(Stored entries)
■ ■ ■ ■ ■ ■ ■

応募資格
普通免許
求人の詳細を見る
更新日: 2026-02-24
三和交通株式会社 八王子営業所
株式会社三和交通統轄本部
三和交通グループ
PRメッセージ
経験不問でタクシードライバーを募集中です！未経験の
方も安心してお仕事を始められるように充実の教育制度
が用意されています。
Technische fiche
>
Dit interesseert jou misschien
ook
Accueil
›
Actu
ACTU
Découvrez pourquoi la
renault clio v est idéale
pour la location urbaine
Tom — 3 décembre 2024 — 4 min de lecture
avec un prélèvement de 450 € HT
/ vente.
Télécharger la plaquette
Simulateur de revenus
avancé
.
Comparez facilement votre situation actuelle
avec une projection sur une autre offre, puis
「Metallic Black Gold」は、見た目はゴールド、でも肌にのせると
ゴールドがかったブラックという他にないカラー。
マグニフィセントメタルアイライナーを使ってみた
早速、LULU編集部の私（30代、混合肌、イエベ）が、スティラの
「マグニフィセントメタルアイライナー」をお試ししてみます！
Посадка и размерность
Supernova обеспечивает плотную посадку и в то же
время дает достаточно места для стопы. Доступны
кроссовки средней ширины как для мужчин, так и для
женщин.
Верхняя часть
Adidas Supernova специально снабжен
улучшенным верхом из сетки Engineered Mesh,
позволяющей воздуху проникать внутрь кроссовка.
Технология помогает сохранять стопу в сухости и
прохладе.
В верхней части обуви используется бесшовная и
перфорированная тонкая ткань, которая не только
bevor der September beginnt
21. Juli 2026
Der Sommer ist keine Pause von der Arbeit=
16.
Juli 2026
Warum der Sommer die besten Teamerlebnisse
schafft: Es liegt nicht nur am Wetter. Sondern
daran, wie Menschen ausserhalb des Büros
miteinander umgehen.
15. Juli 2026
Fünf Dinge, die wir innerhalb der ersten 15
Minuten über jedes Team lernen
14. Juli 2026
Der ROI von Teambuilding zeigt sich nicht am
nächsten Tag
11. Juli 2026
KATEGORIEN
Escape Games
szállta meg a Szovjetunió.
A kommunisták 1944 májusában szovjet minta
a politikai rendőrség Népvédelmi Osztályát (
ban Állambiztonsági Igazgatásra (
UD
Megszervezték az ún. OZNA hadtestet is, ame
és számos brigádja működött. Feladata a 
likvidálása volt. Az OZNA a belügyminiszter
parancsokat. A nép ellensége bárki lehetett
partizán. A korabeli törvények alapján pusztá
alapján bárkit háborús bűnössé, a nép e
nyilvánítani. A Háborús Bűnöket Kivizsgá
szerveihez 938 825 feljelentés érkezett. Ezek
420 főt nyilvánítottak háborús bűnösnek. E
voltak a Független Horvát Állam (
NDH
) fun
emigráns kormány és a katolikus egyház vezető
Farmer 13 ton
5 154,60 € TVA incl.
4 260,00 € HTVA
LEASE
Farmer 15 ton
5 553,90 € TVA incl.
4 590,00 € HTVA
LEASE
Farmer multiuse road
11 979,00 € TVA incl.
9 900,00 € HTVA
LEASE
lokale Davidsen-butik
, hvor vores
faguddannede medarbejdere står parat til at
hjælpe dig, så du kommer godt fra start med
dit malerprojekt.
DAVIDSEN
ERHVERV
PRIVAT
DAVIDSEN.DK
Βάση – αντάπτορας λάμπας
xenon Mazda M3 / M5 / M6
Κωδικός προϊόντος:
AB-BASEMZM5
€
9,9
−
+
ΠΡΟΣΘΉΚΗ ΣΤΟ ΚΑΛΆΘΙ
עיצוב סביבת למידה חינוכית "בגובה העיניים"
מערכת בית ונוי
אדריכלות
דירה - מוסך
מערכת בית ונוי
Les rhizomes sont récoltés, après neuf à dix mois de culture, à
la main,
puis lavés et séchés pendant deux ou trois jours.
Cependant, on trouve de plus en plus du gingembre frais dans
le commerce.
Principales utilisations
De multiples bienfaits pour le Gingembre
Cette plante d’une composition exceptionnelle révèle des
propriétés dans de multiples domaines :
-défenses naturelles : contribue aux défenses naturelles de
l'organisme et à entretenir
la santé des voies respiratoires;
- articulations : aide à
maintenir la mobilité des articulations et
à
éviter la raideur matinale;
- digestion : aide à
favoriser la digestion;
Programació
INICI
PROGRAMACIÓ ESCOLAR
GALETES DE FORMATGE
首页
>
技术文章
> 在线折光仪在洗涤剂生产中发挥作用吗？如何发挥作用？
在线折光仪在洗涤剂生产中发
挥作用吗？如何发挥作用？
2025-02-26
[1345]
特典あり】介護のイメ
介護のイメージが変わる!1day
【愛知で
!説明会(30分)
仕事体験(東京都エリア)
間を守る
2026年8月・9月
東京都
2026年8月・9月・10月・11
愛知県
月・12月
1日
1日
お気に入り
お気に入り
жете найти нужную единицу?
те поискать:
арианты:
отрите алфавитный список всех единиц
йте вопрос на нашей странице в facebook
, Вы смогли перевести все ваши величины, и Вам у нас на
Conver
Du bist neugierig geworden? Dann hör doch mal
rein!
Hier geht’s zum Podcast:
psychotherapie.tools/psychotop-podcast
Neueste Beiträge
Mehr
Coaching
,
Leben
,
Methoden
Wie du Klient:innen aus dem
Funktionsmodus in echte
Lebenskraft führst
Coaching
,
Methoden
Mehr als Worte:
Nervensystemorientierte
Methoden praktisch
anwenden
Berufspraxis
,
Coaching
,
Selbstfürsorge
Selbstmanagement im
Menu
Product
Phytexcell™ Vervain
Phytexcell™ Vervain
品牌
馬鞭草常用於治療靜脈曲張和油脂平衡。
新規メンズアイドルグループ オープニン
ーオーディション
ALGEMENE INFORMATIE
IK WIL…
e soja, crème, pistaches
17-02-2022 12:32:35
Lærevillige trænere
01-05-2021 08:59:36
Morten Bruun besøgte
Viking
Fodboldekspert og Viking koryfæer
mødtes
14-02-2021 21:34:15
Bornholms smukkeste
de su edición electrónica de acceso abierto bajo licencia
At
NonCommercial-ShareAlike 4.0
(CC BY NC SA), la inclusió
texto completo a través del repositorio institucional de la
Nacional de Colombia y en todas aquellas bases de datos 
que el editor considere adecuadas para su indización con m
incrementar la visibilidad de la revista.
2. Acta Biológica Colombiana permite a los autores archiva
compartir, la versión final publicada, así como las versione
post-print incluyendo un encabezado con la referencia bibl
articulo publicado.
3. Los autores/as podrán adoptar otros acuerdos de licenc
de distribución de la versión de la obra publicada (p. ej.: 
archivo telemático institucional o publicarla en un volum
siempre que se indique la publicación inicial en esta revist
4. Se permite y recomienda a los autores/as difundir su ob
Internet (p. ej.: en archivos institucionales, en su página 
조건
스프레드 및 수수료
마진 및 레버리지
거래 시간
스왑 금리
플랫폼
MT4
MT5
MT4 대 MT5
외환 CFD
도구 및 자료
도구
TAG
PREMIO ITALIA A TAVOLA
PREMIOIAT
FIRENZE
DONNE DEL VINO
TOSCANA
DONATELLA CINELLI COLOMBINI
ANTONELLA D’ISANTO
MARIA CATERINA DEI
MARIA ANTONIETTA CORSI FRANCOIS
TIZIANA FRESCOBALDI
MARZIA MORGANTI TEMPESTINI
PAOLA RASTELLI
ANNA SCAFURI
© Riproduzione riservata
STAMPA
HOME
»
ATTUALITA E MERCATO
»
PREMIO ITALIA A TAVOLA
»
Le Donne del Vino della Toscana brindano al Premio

■ ■ ■ ■ ■ ■ ■

*EXERCISE PROMPT*. Your output should match the records above word for word.

*ANSWER SECTION*.
応募資格
普通免許
求人の詳細を見る
更新日: 2026-02-24
三和交通株式会社 八王子営業所
株式会社三和交通統轄本部
三和交通グループ
PRメッセージ
経験不問でタクシードライバーを募集中です！未経験の
方も安心してお仕事を始められるように充実の教育制度
が用意されています。
Technische fiche
>
Dit interesseert jou misschien
ook
Accueil
›
Actu
ACTU
Découvrez pourquoi la
renault clio v est idéale
pour la location urbaine
Tom — 3 décembre 2024 — 4 min de lecture
avec un prélèvement de 450 € HT
/ vente.
Télécharger la plaquette
Simulateur de revenus
avancé
.
Comparez facilement votre situation actuelle
avec une projection sur une autre offre, puis
「Metallic Black Gold」は、見た目はゴールド、でも肌にのせると
ゴールドがかったブラックという他にないカラー。
マグニフィセントメタルアイライナーを使ってみた
早速、LULU編集部の私（30代、混合肌、イエベ）が、スティラの
「マグニフィセントメタルアイライナー」をお試ししてみます！
Посадка и размерность
Supernova обеспечивает плотную посадку и в то же
время дает достаточно места для стопы. Доступны
кроссовки средней ширины как для мужчин, так и для
женщин.
Верхняя часть
Adidas Supernova специально снабжен
улучшенным верхом из сетки Engineered Mesh,
позволяющей воздуху проникать внутрь кроссовка.
Технология помогает сохранять стопу в сухости и
прохладе.
В верхней части обуви используется бесшовная и
перфорированная тонкая ткань, которая не только
bevor der September beginnt
21. Juli 2026
Der Sommer ist keine Pause von der Arbeit=
16.
Juli 2026
Warum der Sommer die besten Teamerlebnisse
schafft: Es liegt nicht nur am Wetter. Sondern
daran, wie Menschen ausserhalb des Büros
miteinander umgehen.
15. Juli 2026
Fünf Dinge, die wir innerhalb der ersten 15
Minuten über jedes Team lernen
14. Juli 2026
Der ROI von Teambuilding zeigt sich nicht am
nächsten Tag
11. Juli 2026
KATEGORIEN
Escape Games
szállta meg a Szovjetunió.
A kommunisták 1944 májusában szovjet minta
a politikai rendőrség Népvédelmi Osztályát (
ban Állambiztonsági Igazgatásra (
UD
Megszervezték az ún. OZNA hadtestet is, ame
és számos brigádja működött. Feladata a 
likvidálása volt. Az OZNA a belügyminiszter
parancsokat. A nép ellensége bárki lehetett
partizán. A korabeli törvények alapján pusztá
alapján bárkit háborús bűnössé, a nép e
nyilvánítani. A Háborús Bűnöket Kivizsgá
szerveihez 938 825 feljelentés érkezett. Ezek
420 főt nyilvánítottak háborús bűnösnek. E
voltak a Független Horvát Állam (
NDH
) fun
emigráns kormány és a katolikus egyház vezető
Farmer 13 ton
5 154,60 € TVA incl.
4 260,00 € HTVA
LEASE
Farmer 15 ton
5 553,90 € TVA incl.
4 590,00 € HTVA
LEASE
Farmer multiuse road
11 979,00 € TVA incl.
9 900,00 € HTVA
LEASE
lokale Davidsen-butik
, hvor vores
faguddannede medarbejdere står parat til at
hjælpe dig, så du kommer godt fra start med
dit malerprojekt.
DAVIDSEN
ERHVERV
PRIVAT
DAVIDSEN.DK
Βάση – αντάπτορας λάμπας
xenon Mazda M3 / M5 / M6
Κωδικός προϊόντος:
AB-BASEMZM5
€
9,9
−
+
ΠΡΟΣΘΉΚΗ ΣΤΟ ΚΑΛΆΘΙ
עיצוב סביבת למידה חינוכית "בגובה העיניים"
מערכת בית ונוי
אדריכלות
דירה - מוסך
מערכת בית ונוי
Les rhizomes sont récoltés, après neuf à dix mois de culture, à
la main,
puis lavés et séchés pendant deux ou trois jours.
Cependant, on trouve de plus en plus du gingembre frais dans
le commerce.
Principales utilisations
De multiples bienfaits pour le Gingembre
Cette plante d’une composition exceptionnelle révèle des
propriétés dans de multiples domaines :
-défenses naturelles : contribue aux défenses naturelles de
l'organisme et à entretenir
la santé des voies respiratoires;
- articulations : aide à
maintenir la mobilité des articulations et
à
éviter la raideur matinale;
- digestion : aide à
favoriser la digestion;
Programació
INICI
PROGRAMACIÓ ESCOLAR
GALETES DE FORMATGE
首页
>
技术文章
> 在线折光仪在洗涤剂生产中发挥作用吗？如何发挥作用？
在线折光仪在洗涤剂生产中发
挥作用吗？如何发挥作用？
2025-02-26
[1345]
特典あり】介護のイメ
介護のイメージが変わる!1day
【愛知で
!説明会(30分)
仕事体験(東京都エリア)
間を守る
2026年8月・9月
東京都
2026年8月・9月・10月・11
愛知県
月・12月
1日
1日
お気に入り
お気に入り
жете найти нужную единицу?
те поискать:
арианты:
отрите алфавитный список всех единиц
йте вопрос на нашей странице в facebook
, Вы смогли перевести все ваши величины, и Вам у нас на
Conver
Du bist neugierig geworden? Dann hör doch mal
rein!
Hier geht’s zum Podcast:
psychotherapie.tools/psychotop-podcast
Neueste Beiträge
Mehr
Coaching
,
Leben
,
Methoden
Wie du Klient:innen aus dem
Funktionsmodus in echte
Lebenskraft führst
Coaching
,
Methoden
Mehr als Worte:
Nervensystemorientierte
Methoden praktisch
anwenden
Berufspraxis
,
Coaching
,
Selbstfürsorge
Selbstmanagement im
Menu
Product
Phytexcell™ Vervain
Phytexcell™ Vervain
品牌
馬鞭草常用於治療靜脈曲張和油脂平衡。
新規メンズアイドルグループ オープニン
ーオーディション
ALGEMENE INFORMATIE
IK WIL…
e soja, crème, pistaches
17-02-2022 12:32:35
Lærevillige trænere
01-05-2021 08:59:36
Morten Bruun besøgte
Viking
Fodboldekspert og Viking koryfæer
mødtes
14-02-2021 21:34:15
Bornholms smukkeste
de su edición electrónica de acceso abierto bajo licencia
At
NonCommercial-ShareAlike 4.0
(CC BY NC SA), la inclusió
texto completo a través del repositorio institucional de la
Nacional de Colombia y en todas aquellas bases de datos 
que el editor considere adecuadas para su indización con m
incrementar la visibilidad de la revista.
2. Acta Biológica Colombiana permite a los autores archiva
compartir, la versión final publicada, así como las versione
post-print incluyendo un encabezado con la referencia bibl
articulo publicado.
3. Los autores/as podrán adoptar otros acuerdos de licenc
de distribución de la versión de la obra publicada (p. ej.: 
archivo telemático institucional o publicarla en un volum
siempre que se indique la publicación inicial en esta revist
4. Se permite y recomienda a los autores/as difundir su ob
Internet (p. ej.: en archivos institucionales, en su página 
조건
스프레드 및 수수료
마진 및 레버리지
거래 시간
스왑 금리
플랫폼
MT4
MT5
MT4 대 MT5
외환 CFD
도구 및 자료
도구
TAG
PREMIO ITALIA A TAVOLA
PREMIOIAT
FIRENZE
DONNE DEL VINO
TOSCANA
DONATELLA CINELLI COLOMBINI
ANTONELLA D’ISANTO
MARIA CATERINA DEI
MARIA ANTONIETTA CORSI FRANCOIS
TIZIANA FRESCOBALDI
MARZIA MORGANTI TEMPESTINI
PAOLA RASTELLI
ANNA SCAFURI
© Riproduzione riservata
STAMPA
HOME
»
ATTUALITA E MERCATO
»
PREMIO ITALIA A TAVOLA
»
Le Donne del Vino della Toscana brindano al Premio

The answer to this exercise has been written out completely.